* DOCUMENT SEGMENT:
According to the Washington, D.C.-based Urban Libraries Council, from July 2022 to June the following year, there were 3,362 instances of individual books banned, affecting 1,557 titles. That represented an increase of 33% from the 2021-’22 school year.

PEN America – a free-speech advocacy organization that maintains an index of books banished in the U.S. – notes that the most-banned titles in the first half of the 2022-’23 school year included Toni Morrison’s “The Bluest Eye,”; “This Book is Gay,” by Juno Dawson; “The Handmaid’s Tale: The Graphic Novel,” by Margaret Atwood; and “Push,” by Sapphire.  

They are among a list of 11 books that were banned in at least 10 or more districts around the country in the aforementioned school year. Ten of the 11 authors and illustrators are women. Four of the books were written by authors of color and four by LGBTQ+ individuals. By July 2022, PEN reported 139 more banished titles.

The blame for bans has fallen on right-wing or conservative politicians and conservative parent and advocacy groups, according to PEN, which has identified at least 50 organizations involved in local- and state-level bans, some with hundreds of chapters. Most of these groups have sprung up since 2021, as reported in Education Week the following year.

Pictured people or hands with joint points
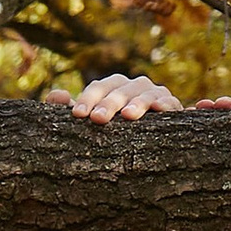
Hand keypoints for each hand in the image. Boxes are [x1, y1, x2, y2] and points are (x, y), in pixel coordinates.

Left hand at [66, 72, 184, 123]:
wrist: (148, 145)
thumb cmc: (115, 131)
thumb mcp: (90, 121)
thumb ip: (71, 109)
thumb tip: (59, 95)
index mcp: (113, 87)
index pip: (99, 88)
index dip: (88, 99)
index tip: (78, 115)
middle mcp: (133, 86)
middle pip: (120, 89)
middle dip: (109, 103)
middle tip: (98, 119)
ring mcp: (153, 92)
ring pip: (143, 93)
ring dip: (136, 103)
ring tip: (128, 116)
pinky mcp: (171, 104)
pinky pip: (169, 102)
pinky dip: (165, 104)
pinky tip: (160, 110)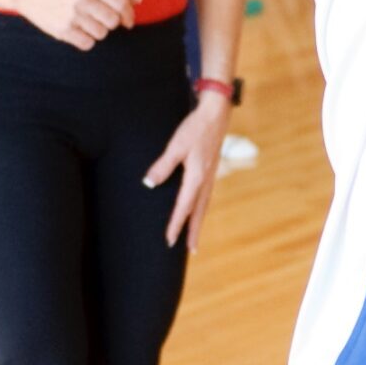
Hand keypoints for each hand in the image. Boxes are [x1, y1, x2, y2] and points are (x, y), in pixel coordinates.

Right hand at [13, 0, 138, 48]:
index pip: (121, 3)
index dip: (129, 15)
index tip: (128, 21)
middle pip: (113, 21)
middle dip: (110, 23)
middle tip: (100, 19)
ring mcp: (71, 14)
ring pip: (101, 34)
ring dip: (97, 31)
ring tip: (85, 22)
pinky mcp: (62, 30)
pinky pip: (87, 44)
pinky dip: (86, 40)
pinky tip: (78, 31)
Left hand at [143, 90, 228, 248]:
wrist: (216, 114)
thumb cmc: (194, 128)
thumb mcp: (176, 145)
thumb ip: (163, 165)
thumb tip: (149, 183)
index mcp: (197, 177)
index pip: (184, 207)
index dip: (176, 224)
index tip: (169, 240)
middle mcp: (206, 180)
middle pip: (199, 212)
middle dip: (194, 231)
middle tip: (191, 250)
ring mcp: (211, 176)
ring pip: (204, 205)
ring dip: (199, 222)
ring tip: (195, 237)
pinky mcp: (211, 170)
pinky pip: (206, 196)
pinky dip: (201, 208)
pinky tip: (198, 210)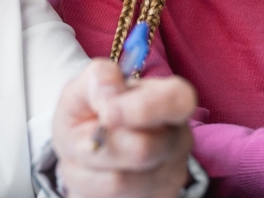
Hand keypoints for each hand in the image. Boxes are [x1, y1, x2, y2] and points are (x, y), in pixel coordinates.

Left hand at [53, 59, 195, 197]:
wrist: (85, 151)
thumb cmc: (90, 114)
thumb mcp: (84, 88)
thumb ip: (98, 78)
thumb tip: (110, 95)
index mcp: (168, 99)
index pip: (179, 100)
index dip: (144, 109)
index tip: (108, 114)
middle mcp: (178, 138)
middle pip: (143, 149)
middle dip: (101, 143)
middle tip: (90, 134)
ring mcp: (170, 174)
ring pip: (120, 181)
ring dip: (89, 167)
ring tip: (90, 154)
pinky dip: (90, 186)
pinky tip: (95, 173)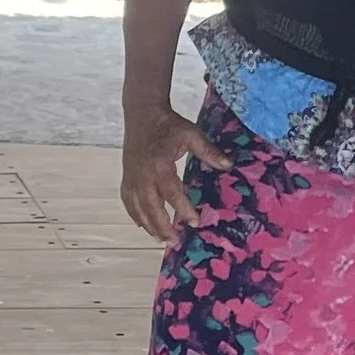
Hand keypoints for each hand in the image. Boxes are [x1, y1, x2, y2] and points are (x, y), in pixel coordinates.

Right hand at [121, 106, 223, 243]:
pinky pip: (128, 200)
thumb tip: (228, 166)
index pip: (172, 192)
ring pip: (137, 207)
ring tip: (160, 239)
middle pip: (151, 207)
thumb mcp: (191, 134)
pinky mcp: (127, 176)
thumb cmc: (168, 124)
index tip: (195, 222)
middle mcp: (143, 174)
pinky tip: (141, 225)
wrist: (141, 113)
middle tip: (174, 242)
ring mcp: (132, 177)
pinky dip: (134, 214)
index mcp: (159, 164)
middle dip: (162, 226)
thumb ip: (209, 151)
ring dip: (148, 225)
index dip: (183, 209)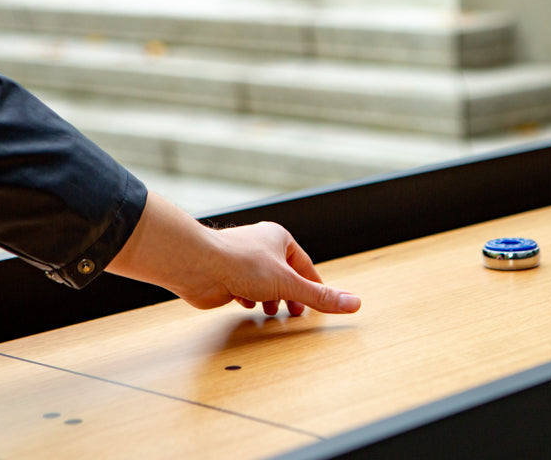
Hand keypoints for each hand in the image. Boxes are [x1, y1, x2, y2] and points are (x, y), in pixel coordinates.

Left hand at [106, 192, 360, 315]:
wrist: (197, 265)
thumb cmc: (240, 263)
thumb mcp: (288, 283)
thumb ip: (319, 296)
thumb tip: (353, 303)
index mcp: (279, 239)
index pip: (305, 264)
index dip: (314, 284)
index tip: (322, 301)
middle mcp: (260, 248)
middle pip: (284, 274)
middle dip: (291, 294)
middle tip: (297, 312)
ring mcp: (242, 262)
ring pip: (263, 283)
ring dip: (269, 299)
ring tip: (273, 313)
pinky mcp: (225, 276)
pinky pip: (243, 289)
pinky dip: (249, 300)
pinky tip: (249, 307)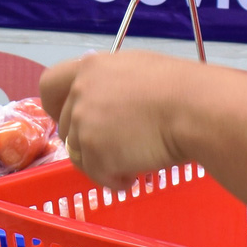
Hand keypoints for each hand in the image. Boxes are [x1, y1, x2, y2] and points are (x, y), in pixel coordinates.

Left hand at [41, 51, 199, 186]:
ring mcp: (84, 122)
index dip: (57, 107)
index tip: (73, 121)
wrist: (197, 109)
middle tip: (117, 150)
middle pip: (66, 127)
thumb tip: (106, 100)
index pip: (49, 86)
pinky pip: (96, 174)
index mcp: (90, 67)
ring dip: (100, 163)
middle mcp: (80, 92)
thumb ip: (111, 83)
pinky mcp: (94, 151)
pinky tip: (134, 177)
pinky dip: (113, 180)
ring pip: (77, 154)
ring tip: (131, 165)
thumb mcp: (139, 72)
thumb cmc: (182, 90)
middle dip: (87, 142)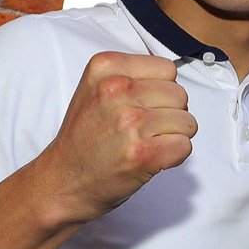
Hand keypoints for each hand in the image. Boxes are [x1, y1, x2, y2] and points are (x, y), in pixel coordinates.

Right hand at [34, 52, 196, 222]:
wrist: (62, 181)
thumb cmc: (84, 139)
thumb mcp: (95, 89)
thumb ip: (132, 75)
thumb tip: (174, 78)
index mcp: (105, 67)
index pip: (167, 68)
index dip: (161, 90)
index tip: (141, 106)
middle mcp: (116, 90)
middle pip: (180, 94)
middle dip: (169, 114)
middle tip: (143, 130)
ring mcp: (130, 122)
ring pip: (187, 121)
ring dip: (173, 136)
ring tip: (145, 143)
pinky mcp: (143, 153)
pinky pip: (185, 146)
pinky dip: (173, 156)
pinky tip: (149, 159)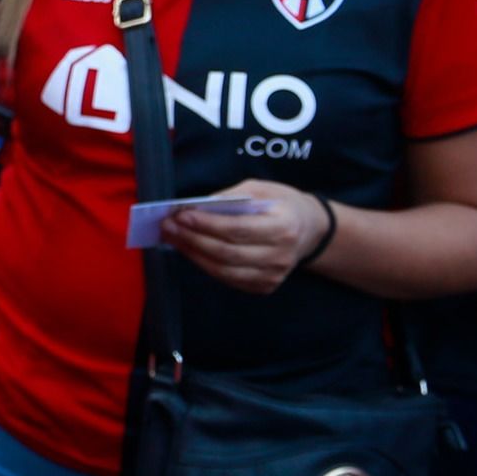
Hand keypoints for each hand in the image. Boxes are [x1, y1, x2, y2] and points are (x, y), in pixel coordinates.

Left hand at [161, 178, 326, 294]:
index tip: (181, 215)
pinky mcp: (264, 286)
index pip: (238, 229)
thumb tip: (197, 206)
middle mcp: (281, 255)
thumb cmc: (280, 204)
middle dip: (193, 239)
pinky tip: (190, 250)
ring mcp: (274, 275)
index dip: (206, 224)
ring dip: (193, 254)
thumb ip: (231, 196)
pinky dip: (205, 265)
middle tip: (168, 226)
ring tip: (173, 237)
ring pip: (224, 270)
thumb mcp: (261, 189)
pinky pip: (228, 279)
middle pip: (227, 252)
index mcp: (284, 226)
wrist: (308, 230)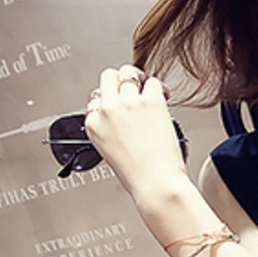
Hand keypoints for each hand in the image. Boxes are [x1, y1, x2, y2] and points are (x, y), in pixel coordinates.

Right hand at [83, 65, 188, 206]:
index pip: (95, 99)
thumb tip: (122, 119)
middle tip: (134, 88)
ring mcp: (128, 103)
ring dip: (140, 78)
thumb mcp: (110, 152)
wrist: (156, 183)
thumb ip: (110, 130)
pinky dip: (160, 88)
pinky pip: (153, 81)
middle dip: (121, 80)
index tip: (120, 106)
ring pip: (128, 72)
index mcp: (93, 124)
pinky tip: (164, 97)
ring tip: (149, 89)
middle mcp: (107, 110)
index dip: (110, 101)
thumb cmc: (138, 176)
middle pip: (108, 77)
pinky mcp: (150, 101)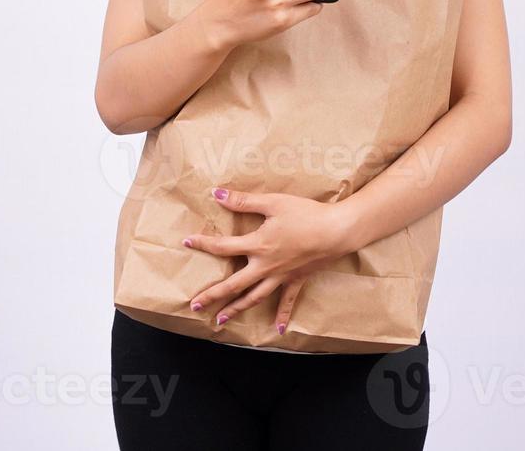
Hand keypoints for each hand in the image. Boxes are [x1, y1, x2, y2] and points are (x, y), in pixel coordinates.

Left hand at [183, 187, 358, 333]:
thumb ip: (244, 201)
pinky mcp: (297, 280)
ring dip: (236, 309)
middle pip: (233, 284)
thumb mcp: (273, 203)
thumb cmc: (306, 214)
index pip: (223, 247)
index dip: (203, 243)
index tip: (187, 242)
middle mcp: (265, 266)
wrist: (337, 231)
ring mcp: (281, 276)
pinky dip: (282, 315)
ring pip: (254, 297)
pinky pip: (287, 301)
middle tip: (194, 305)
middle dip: (212, 295)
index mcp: (257, 245)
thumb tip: (216, 194)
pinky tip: (277, 330)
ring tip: (220, 320)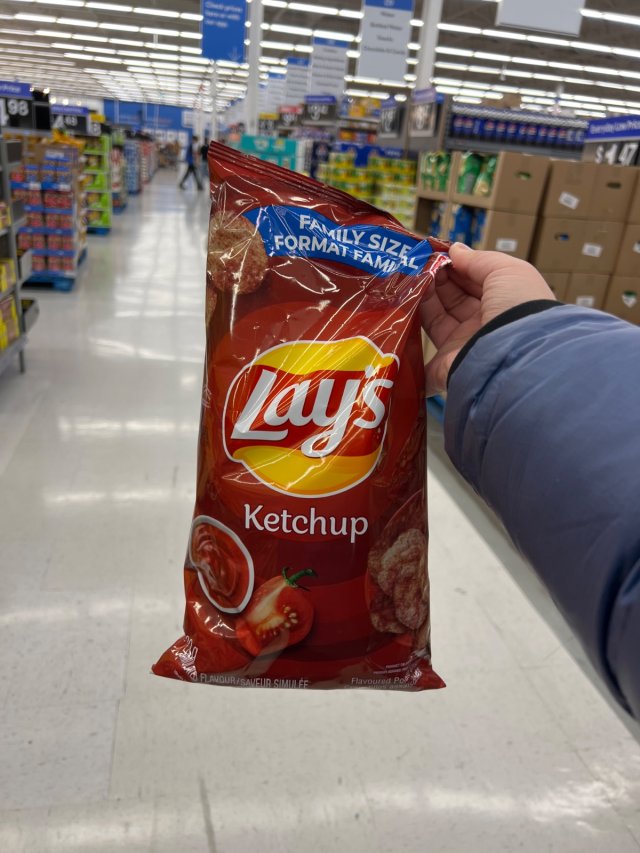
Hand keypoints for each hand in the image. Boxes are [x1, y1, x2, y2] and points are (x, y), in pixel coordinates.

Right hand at [421, 243, 555, 396]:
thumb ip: (478, 260)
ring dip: (422, 299)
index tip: (434, 255)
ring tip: (408, 281)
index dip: (455, 267)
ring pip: (435, 320)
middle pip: (452, 300)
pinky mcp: (445, 367)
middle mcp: (482, 325)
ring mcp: (462, 346)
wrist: (516, 357)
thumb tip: (454, 250)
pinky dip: (409, 340)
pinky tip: (397, 316)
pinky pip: (421, 355)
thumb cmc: (519, 308)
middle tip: (417, 266)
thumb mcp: (506, 271)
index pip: (473, 281)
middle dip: (435, 280)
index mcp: (501, 302)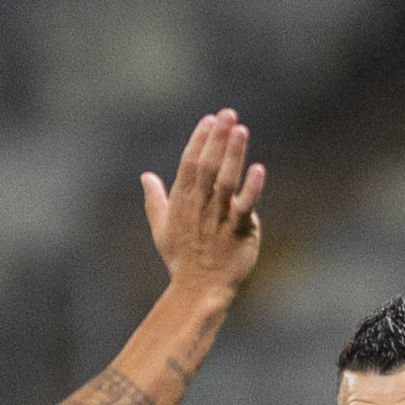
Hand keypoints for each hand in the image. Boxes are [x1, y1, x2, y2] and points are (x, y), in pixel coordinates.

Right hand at [141, 109, 264, 300]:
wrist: (198, 290)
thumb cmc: (181, 259)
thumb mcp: (161, 228)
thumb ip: (155, 200)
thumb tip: (145, 176)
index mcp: (182, 202)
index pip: (189, 163)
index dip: (199, 140)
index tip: (210, 119)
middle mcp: (199, 207)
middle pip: (207, 166)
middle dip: (217, 138)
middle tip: (228, 113)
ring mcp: (218, 219)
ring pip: (225, 181)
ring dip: (233, 155)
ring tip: (241, 130)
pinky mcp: (238, 232)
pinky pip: (245, 207)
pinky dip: (252, 188)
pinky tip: (259, 169)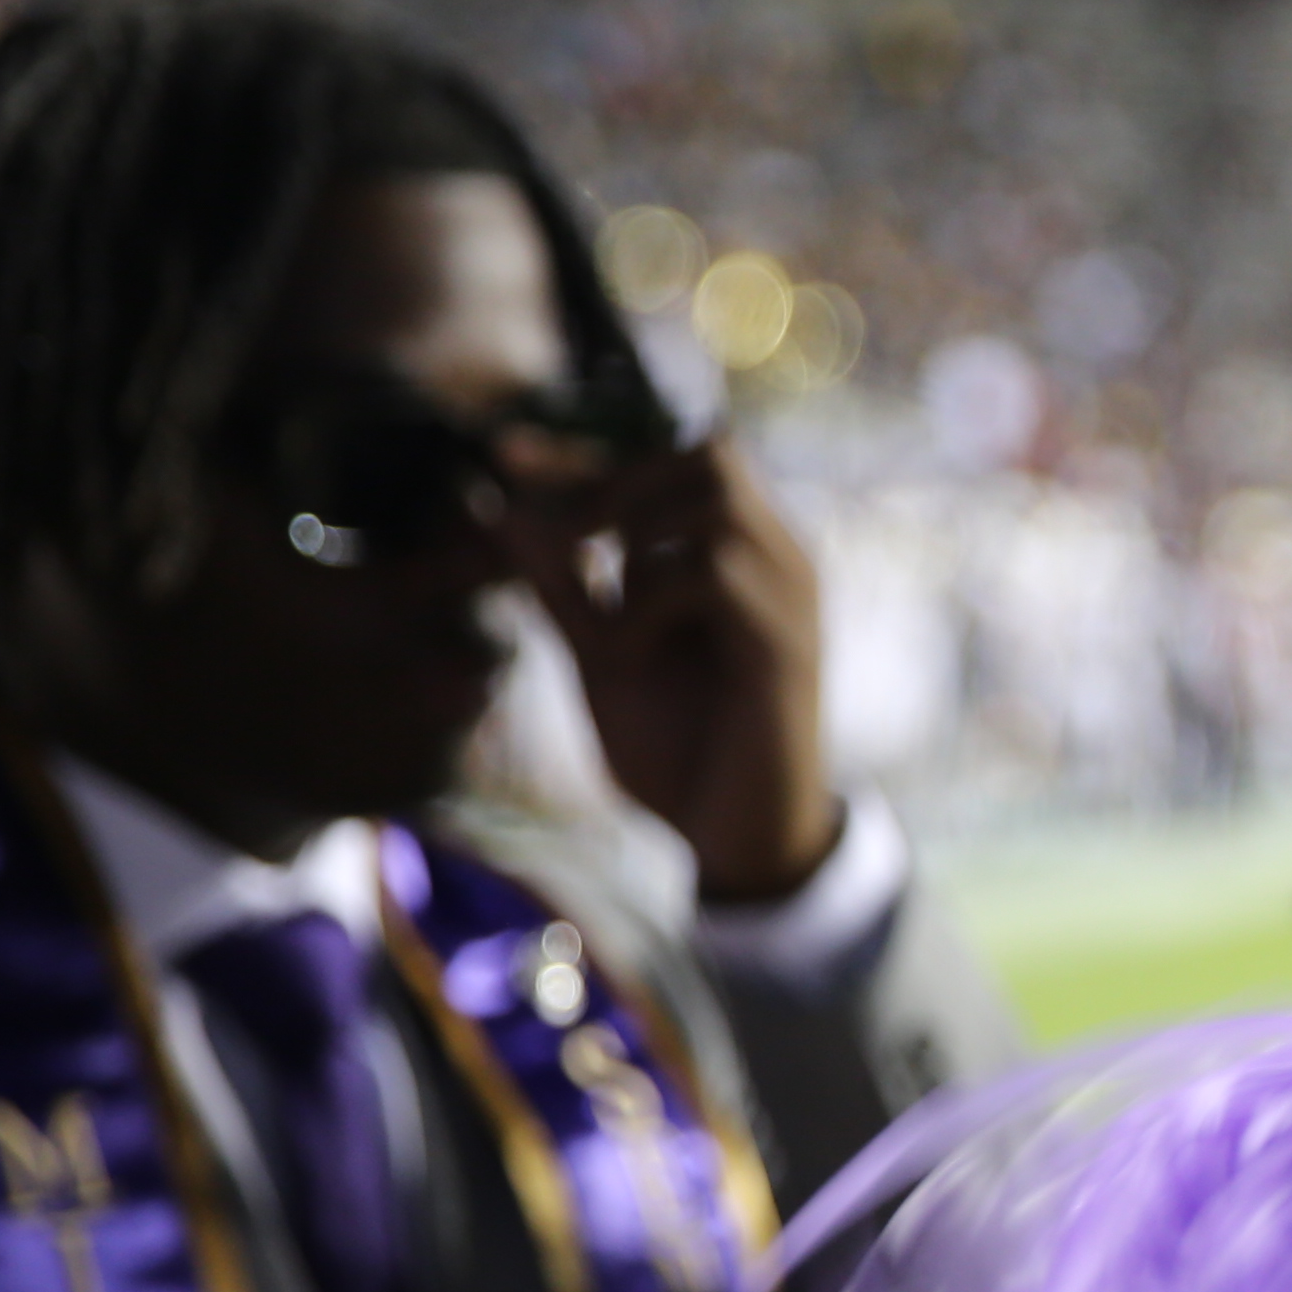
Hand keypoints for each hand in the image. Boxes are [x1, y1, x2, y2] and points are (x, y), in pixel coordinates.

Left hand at [524, 436, 843, 904]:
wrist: (736, 840)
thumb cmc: (679, 749)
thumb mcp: (599, 655)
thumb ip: (560, 586)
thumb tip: (500, 506)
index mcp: (740, 556)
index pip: (671, 461)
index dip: (588, 451)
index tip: (503, 450)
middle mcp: (779, 561)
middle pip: (711, 454)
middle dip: (617, 481)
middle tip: (559, 539)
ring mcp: (790, 599)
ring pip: (716, 498)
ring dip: (633, 539)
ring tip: (598, 612)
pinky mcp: (787, 645)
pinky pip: (714, 572)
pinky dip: (646, 601)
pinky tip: (622, 654)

* REQUIREMENT A:
In the passage on book bans, which book titles are named as among the most banned in the first half of the 2022-'23 school year?
* REQUIREMENT B:
Could you carry on the passage on book bans, starting after its last sentence?

* EXERCISE RESULT A:
- "The Bluest Eye"
- "This Book is Gay"
- "The Handmaid's Tale: The Graphic Novel"
- "Push"

* EXERCISE RESULT B:
Brian Camenker, executive director of one of those groups, MassResistance, told Education Week that he thinks free speech groups such as PEN America are “on the wrong side of history.” He maintains that most books parents are complaining about and trying to get banned contain inappropriate sexual material and that no one should be advocating for pornography in school libraries, a claim refuted by many librarians.

So who should decide whether to ban a book? Libraries have long-established policies and procedures that allow users to submit their concerns about certain titles. The book sanctuary resolution ensures those procedures are followed, that people are heard.

“Everybody is safe and seen and valued at the library …,” Moorestown resident Amy Penwell told The Sun. “This is what we’re doing. Hopefully there will be some programming that goes along with being a book sanctuary that just encourages community discussion about reading and books and stories, and draws us closer together as readers, and just highlights the role that our library plays in our community.”